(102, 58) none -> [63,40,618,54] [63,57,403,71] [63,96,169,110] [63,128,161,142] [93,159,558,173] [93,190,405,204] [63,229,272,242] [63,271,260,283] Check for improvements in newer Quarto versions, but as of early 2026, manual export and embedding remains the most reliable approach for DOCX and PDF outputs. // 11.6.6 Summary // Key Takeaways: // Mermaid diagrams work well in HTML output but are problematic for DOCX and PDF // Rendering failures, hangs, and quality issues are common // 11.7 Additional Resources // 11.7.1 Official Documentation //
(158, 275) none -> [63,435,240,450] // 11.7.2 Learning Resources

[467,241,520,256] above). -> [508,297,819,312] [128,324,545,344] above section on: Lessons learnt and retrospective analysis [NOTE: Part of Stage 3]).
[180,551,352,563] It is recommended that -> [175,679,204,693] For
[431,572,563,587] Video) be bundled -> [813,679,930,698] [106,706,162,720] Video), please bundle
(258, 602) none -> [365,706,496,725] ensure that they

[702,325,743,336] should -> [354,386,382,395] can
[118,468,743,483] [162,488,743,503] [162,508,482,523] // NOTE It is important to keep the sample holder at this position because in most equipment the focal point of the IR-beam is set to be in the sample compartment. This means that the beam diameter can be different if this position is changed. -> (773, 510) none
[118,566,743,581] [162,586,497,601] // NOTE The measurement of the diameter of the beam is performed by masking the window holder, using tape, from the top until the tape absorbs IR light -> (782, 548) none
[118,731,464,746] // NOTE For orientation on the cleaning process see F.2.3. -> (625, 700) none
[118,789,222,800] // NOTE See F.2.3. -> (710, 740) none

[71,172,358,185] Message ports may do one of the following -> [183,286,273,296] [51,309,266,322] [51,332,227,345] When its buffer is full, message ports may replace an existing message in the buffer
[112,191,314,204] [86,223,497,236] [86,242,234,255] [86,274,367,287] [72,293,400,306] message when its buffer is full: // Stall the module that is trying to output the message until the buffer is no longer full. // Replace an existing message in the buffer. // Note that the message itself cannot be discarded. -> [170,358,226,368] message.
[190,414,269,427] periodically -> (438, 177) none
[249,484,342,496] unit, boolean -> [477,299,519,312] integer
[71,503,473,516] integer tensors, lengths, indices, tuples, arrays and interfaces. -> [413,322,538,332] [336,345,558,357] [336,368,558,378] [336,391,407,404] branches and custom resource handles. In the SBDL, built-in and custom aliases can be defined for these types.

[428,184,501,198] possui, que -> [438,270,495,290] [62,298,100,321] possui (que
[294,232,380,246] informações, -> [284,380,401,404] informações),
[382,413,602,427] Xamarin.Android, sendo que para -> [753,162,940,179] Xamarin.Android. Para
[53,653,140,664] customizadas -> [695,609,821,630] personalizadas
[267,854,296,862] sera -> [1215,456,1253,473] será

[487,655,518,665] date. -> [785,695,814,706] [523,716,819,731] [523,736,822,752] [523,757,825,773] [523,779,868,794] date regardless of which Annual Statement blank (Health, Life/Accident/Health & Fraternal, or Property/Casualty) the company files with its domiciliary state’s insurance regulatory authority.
****
• [EXERCISE DESCRIPTION]:
Every line where "message" appears must be returned from the listing above.

• [ANSWER SPACE]:
[71,172,358,185] Message ports may do one of the following -> [183,286,273,296] [51,309,266,322] [51,332,227,345] When its buffer is full, message ports may replace an existing message in the buffer
[112,191,314,204] [86,223,497,236] [86,242,234,255] [86,274,367,287] [72,293,400,306] message when its buffer is full: // Stall the module that is trying to output the message until the buffer is no longer full. // Replace an existing message in the buffer. // Note that the message itself cannot be discarded. -> [170,358,226,368] message.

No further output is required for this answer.